- **TASK REQUIREMENTS**:
[1] In the page text on laboratory and field testing, what does ecological validity refer to?
[2] Pull out every line of the listing that contains the string "tuplet", treating uppercase and lowercase as different.

- **PAGE TEXT**:
# # # # #
Do you have a bone or joint problem (for example, back, knee or hip) that could be made worse by a change in your physical activity? | ||
Is your doctor currently prescribing drugs (for example, water pills) for your blood pressure or heart condition? | ||
Do you know of any other reason why you should not do physical activity? |
Laboratory and Field Testing
The main difference between lab and field-based testing methods is pretty self explanatory, one happens in a lab, and the other takes place wherever the population resides. Both can be used in research, but there definitely has traditionally been a stigma that lab collected data is better and field-based methods are more often used in performance testing where research may not be the focus. Historically, there has been some truth to this notion, but these lines have been blurred a little with the rise in technology and shrinking size of many pieces of equipment. Some traditional lab-based equipment has become more portable and may be adopted into filed-based environments, making us re-envision what a research lab actually is.
There are advantages and disadvantages to both lab- and field-based testing methods. From a purely quantitative and statistical approach, lab testing methods are always going to be more valid and reliable as far as the equipment goes. So lab testing methods are often the favored option for research, but it isnt as straightforward as you might think.
Two of the main arguments for or against each appear above in Figure 11.1.. Laboratory testing has the benefit of being able to strictly control nearly all aspects of the environment. When we are seeking to answer a specific research question, we generally have one variable that will manipulated (the independent variable), one variable is being measured to see how independent variable changes may result in other changes (the dependent variable), and all other variables are held constant or removed. This is done so that we can be certain of how changes in one variable are reflected in another. Allowing other variables to fluctuate in the study will complicate our results and interpretation. This is a big plus for lab testing. You wont have to deal with any temperature or other weather changes that could take place outside. Distractions such as other people in a testing environment can be limited or removed. Field testing must deal with this issue and it may complicate results. If testing is happening outdoors, you should make sure all variables are constant between testing sessions. But what if you are looking for change year-round in some test. Temperatures in January are very different from temperatures in August and there isnt much you can do about that. The error that this introduces must be acknowledged and considered in the interpretation. Even when using a field-based test indoors, there are environmental factors that we often cannot control. So, this is a disadvantage for field-based testing.
One big advantage of field testing is that it often has very strong ecological validity. Ecological validity refers to how realistic and similar the test and test scenario are to a specific real life situation. Consider an example where we are performing a biomechanical analysis of the movements of workers at a large warehouse. Using field-based data collection methods that are minimally invasive the worker might be able to continue doing their normal job while data is being collected. If we are using video-based analysis or wearable inertial sensors, the worker can perform their normal duties and may not even realize data is being collected. Consider a lab-based approach for the same example. Now we have the worker come into the lab and we have a similar, but not identical setup to their workstation. We now have them wear several retro-reflective markers and very tight-fitting clothing so that we can track their movement with infrared cameras positioned in a custom rig mounted around the room. While we try to recreate the actual work environment in the lab, it is often very different due to the controls we put into place. A research lab may also be intimidating to some individuals, so their data may not be the most accurate representation of their normal movements. As you can see this is an argument in favor of field testing and against lab testing.
# # # # #
- **DATA SUPPLIED**:
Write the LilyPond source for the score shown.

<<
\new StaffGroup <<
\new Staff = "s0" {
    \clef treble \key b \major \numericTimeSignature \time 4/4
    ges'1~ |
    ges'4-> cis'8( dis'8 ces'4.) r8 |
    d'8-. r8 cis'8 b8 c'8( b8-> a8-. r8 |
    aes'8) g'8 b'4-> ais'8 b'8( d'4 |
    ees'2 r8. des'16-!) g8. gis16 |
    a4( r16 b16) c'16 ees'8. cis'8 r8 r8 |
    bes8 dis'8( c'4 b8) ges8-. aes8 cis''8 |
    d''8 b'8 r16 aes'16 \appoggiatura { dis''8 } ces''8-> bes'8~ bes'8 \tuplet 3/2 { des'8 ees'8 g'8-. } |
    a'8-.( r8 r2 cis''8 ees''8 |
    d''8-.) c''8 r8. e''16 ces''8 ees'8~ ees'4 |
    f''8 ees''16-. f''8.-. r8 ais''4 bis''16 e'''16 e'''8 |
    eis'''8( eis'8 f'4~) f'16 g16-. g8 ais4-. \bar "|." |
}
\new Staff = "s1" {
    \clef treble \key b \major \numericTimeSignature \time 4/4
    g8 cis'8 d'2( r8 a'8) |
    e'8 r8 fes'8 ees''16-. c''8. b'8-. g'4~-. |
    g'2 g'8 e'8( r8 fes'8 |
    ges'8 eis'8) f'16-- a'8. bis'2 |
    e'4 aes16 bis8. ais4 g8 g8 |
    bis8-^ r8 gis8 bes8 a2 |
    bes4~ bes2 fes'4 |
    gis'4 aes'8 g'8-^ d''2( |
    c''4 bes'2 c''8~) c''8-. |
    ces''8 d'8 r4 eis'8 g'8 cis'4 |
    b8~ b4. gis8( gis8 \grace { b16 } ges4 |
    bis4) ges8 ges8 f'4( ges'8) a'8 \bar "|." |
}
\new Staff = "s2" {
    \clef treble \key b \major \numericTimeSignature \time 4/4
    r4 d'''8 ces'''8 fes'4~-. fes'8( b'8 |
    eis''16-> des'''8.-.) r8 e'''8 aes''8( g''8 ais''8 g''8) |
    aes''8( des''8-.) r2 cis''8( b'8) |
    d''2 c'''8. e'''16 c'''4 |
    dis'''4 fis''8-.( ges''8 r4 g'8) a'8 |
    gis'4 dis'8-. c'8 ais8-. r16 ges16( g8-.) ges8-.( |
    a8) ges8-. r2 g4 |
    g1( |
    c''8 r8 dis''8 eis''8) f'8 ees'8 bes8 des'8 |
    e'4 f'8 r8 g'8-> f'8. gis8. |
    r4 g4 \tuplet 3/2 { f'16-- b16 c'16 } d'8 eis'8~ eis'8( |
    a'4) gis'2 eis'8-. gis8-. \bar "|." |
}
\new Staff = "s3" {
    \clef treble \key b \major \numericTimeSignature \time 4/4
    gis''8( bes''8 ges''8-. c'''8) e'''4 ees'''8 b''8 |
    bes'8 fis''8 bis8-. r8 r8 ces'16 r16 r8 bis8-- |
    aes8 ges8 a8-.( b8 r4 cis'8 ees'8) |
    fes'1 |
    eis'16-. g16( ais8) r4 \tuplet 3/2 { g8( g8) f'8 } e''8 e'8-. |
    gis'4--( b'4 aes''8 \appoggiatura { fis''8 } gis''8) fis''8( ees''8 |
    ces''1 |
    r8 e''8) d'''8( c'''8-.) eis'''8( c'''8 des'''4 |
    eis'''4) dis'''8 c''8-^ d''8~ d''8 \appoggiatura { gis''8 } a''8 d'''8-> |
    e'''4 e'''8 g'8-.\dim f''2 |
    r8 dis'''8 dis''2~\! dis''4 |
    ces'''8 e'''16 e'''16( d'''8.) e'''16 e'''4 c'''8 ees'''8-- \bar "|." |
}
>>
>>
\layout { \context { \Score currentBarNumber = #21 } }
# # # # #
- **ANSWERS GIVEN**:
[1] Ecological validity refers to how realistic and similar the test and test scenario are to a specific real life situation.

[2]
    d''8 b'8 r16 aes'16 \appoggiatura { dis''8 } ces''8-> bes'8~ bes'8 \tuplet 3/2 { des'8 ees'8 g'8-. } |
    r4 g4 \tuplet 3/2 { f'16-- b16 c'16 } d'8 eis'8~ eis'8( |
    eis'16-. g16( ais8) r4 \tuplet 3/2 { g8( g8) f'8 } e''8 e'8-. |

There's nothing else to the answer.